* Aim of the exercise: Although the entries contain pictures, only their words should be duplicated exactly.

* Exercise inputs:

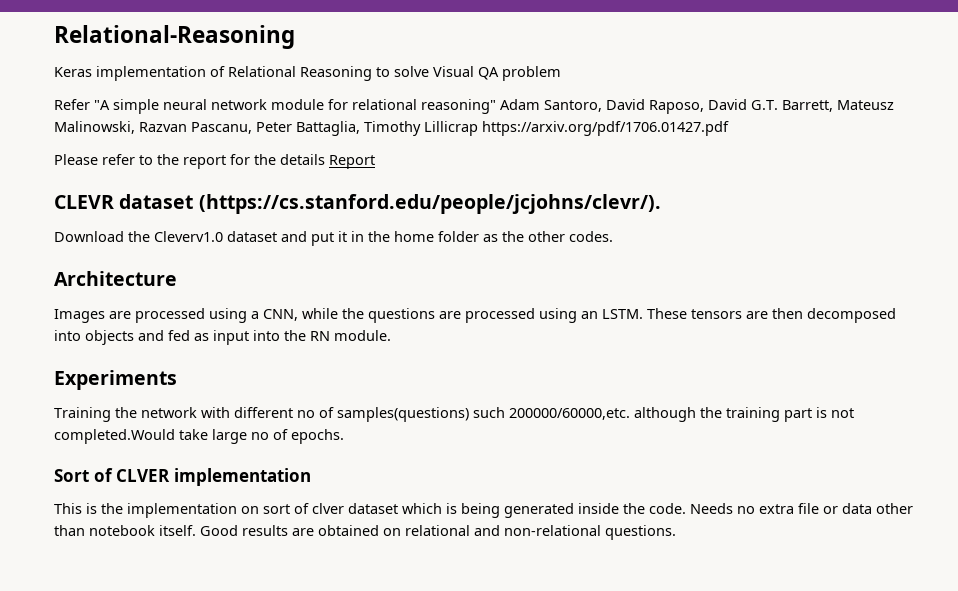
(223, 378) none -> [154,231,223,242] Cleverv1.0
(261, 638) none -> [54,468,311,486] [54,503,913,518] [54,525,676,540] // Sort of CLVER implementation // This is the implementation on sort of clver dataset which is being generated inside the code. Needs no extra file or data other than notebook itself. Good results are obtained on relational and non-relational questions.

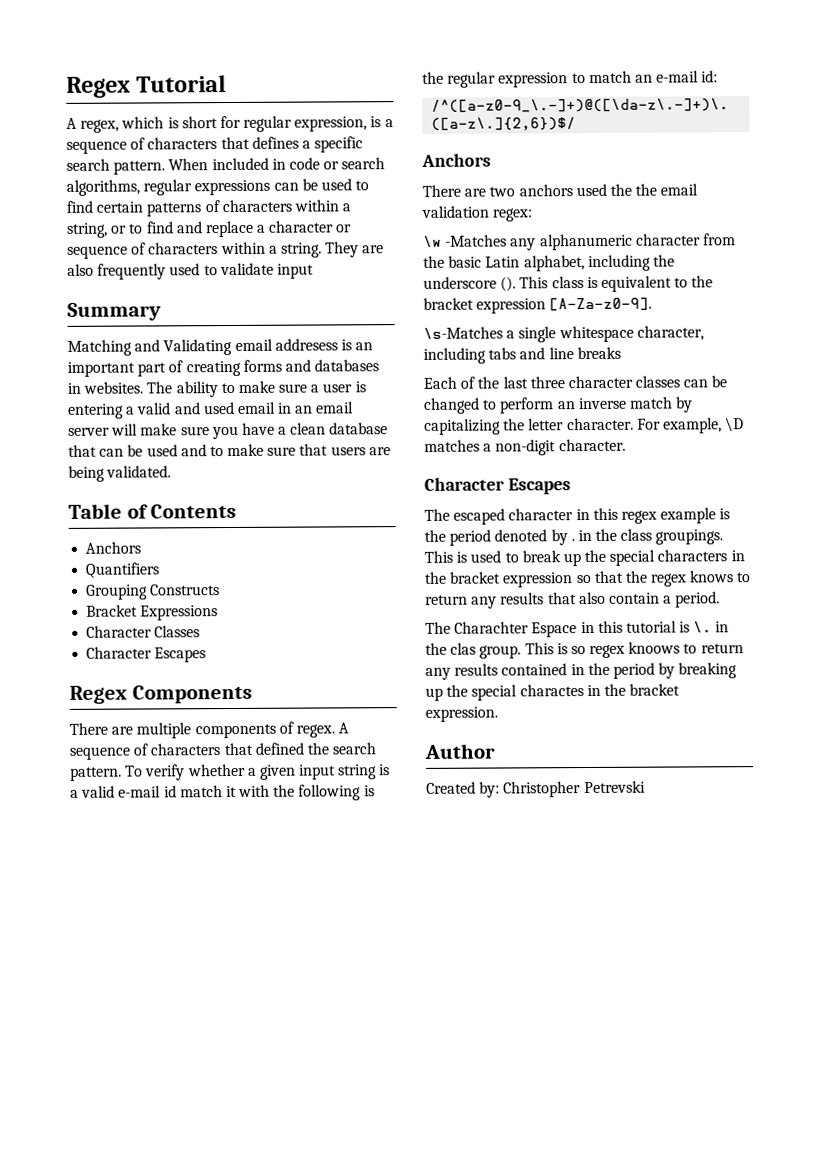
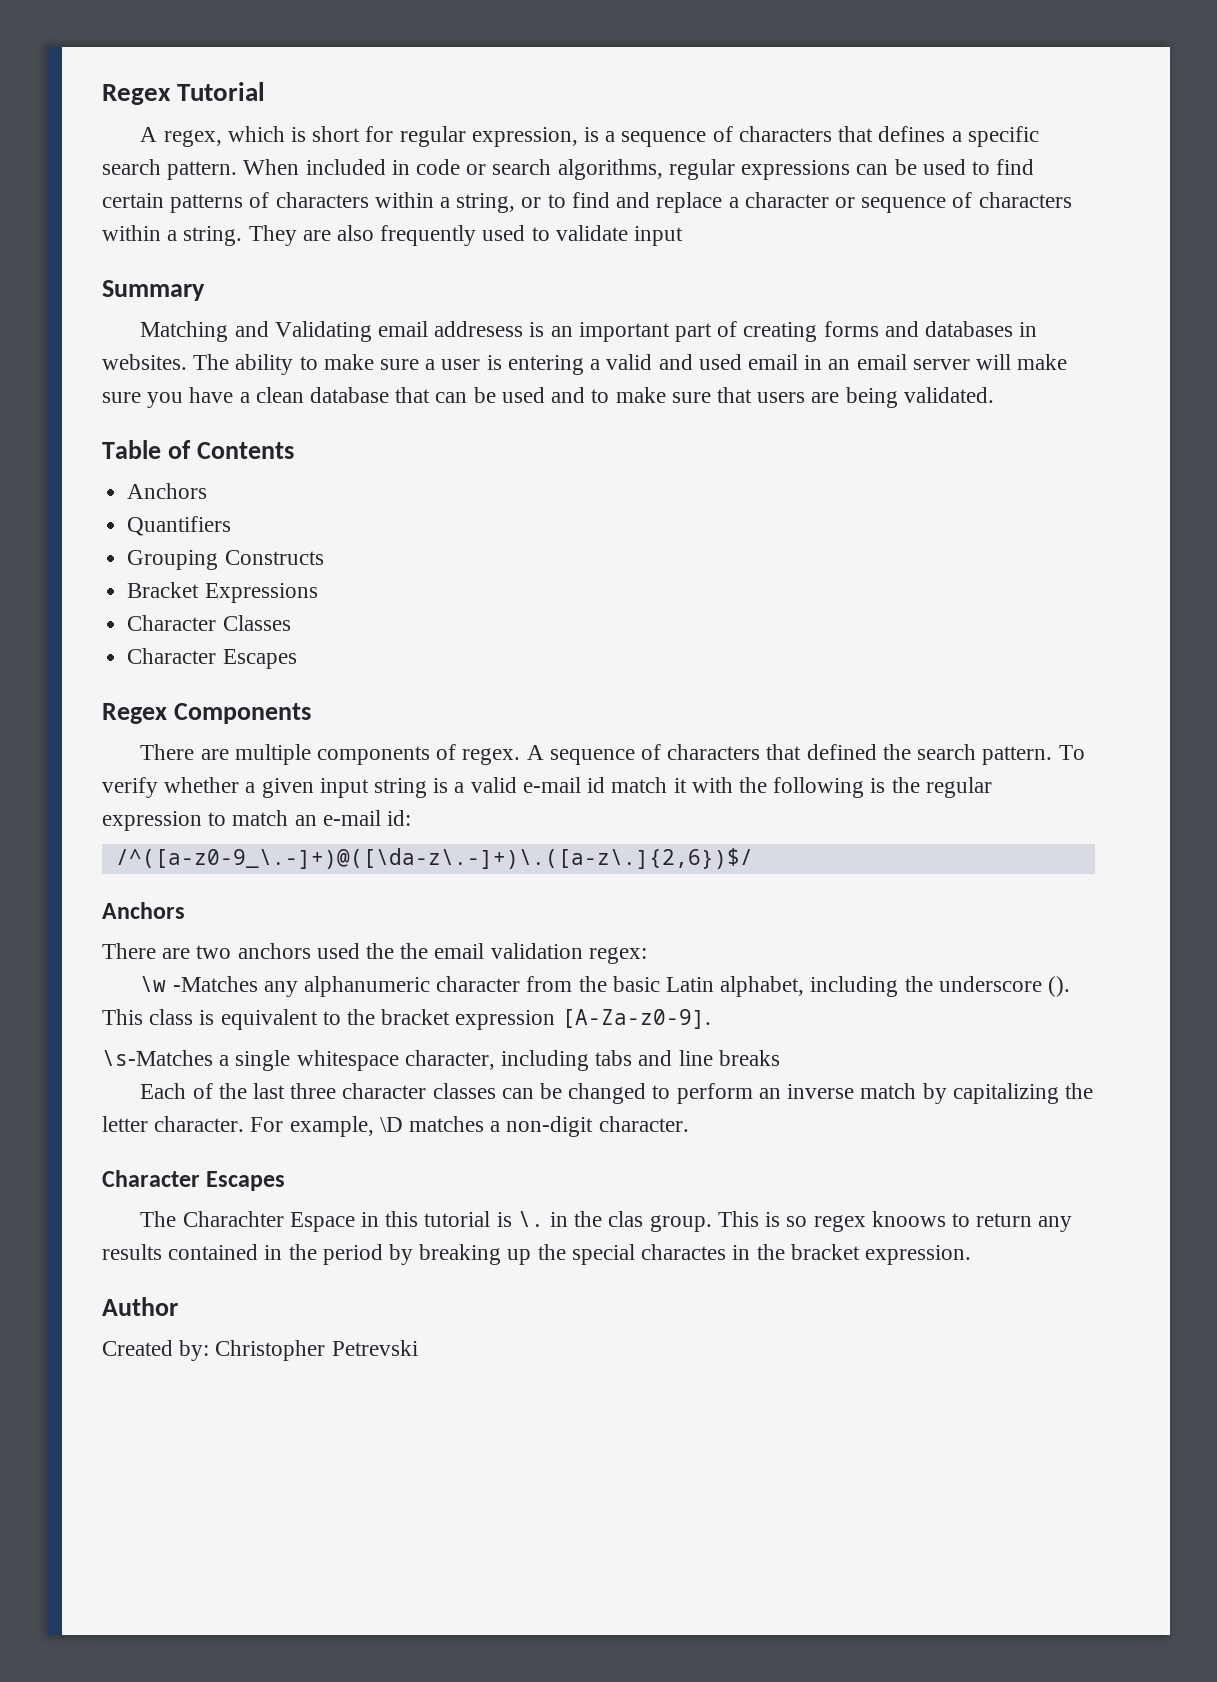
[424,507,731,525] [424,528,724,546] [424,549,745,567] [424,570,752,588] [425,591,721,609] // The escaped character in this regex example is the period denoted by . in the class groupings. This is used to break up the special characters in the bracket expression so that the regex knows to return any results that also contain a period. -> (286, 1181) none

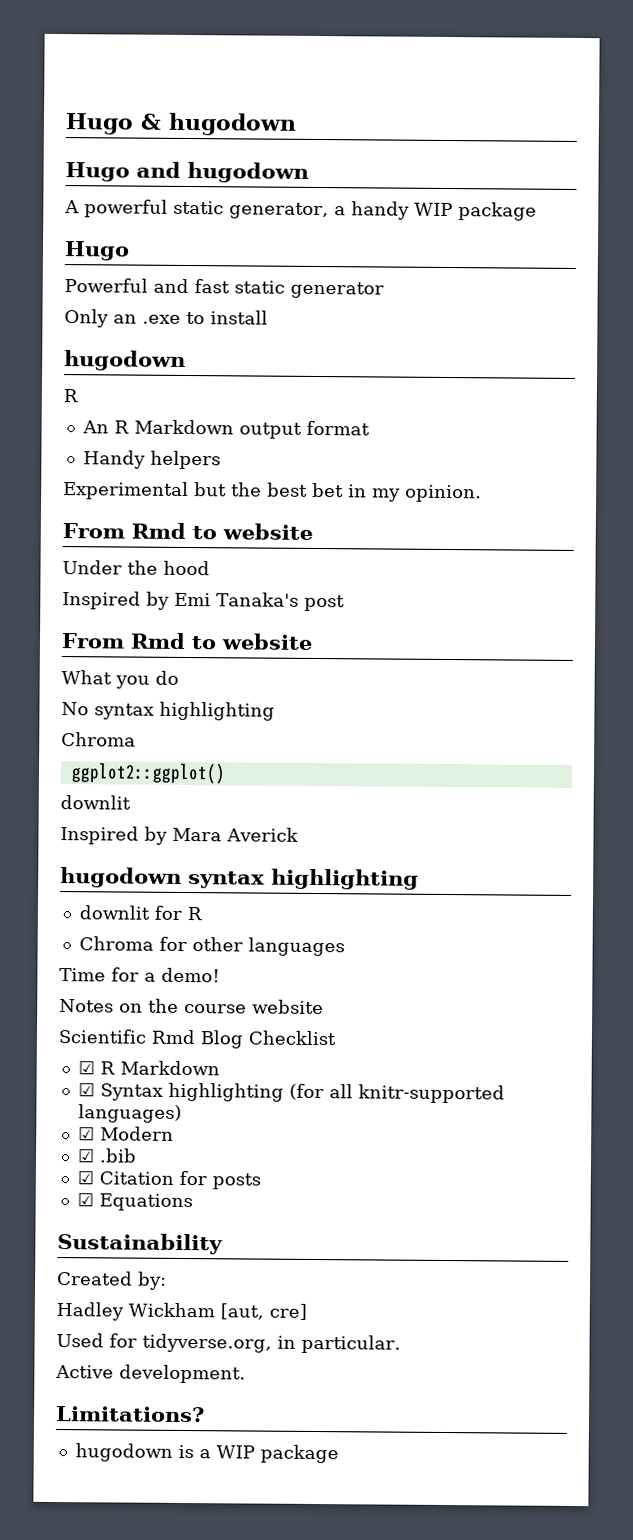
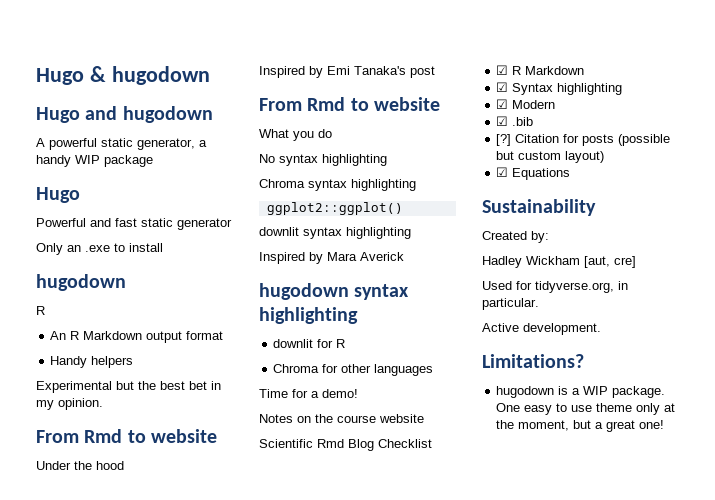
(136, 739) none -> [308,179,416,191] syntax highlighting
(131, 802) none -> [303,227,411,239] syntax highlighting
[288,1083,505,1104] [77,1104,182,1123] (for all knitr-supported languages) -> (623, 89) none
[76,1170,94,1185] ☑ -> [496,134,512,146] [?]
(261, 1181) none -> [618,134,671,146] [496,151,605,163] (possible but custom layout)
[259,1444,339,1464] package -> [612,386,666,398] [496,403,676,415] [496,420,665,432] package. One easy to use theme only at the moment, but a great one!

* Exercise solution:
(223, 378) none -> [154,231,223,242] Cleverv1.0
(261, 638) none -> [54,468,311,486] [54,503,913,518] [54,525,676,540] // Sort of CLVER implementation // This is the implementation on sort of clver dataset which is being generated inside the code. Needs no extra file or data other than notebook itself. Good results are obtained on relational and non-relational questions.

[424,507,731,525] [424,528,724,546] [424,549,745,567] [424,570,752,588] [425,591,721,609] // The escaped character in this regex example is the period denoted by . in the class groupings. This is used to break up the special characters in the bracket expression so that the regex knows to return any results that also contain a period. -> (286, 1181) none

(136, 739) none -> [308,179,416,191] syntax highlighting
(131, 802) none -> [303,227,411,239] syntax highlighting
[288,1083,505,1104] [77,1104,182,1123] (for all knitr-supported languages) -> (623, 89) none
[76,1170,94,1185] ☑ -> [496,134,512,146] [?]
(261, 1181) none -> [618,134,671,146] [496,151,605,163] (possible but custom layout)
[259,1444,339,1464] package -> [612,386,666,398] [496,403,676,415] [496,420,665,432] package. One easy to use theme only at the moment, but a great one!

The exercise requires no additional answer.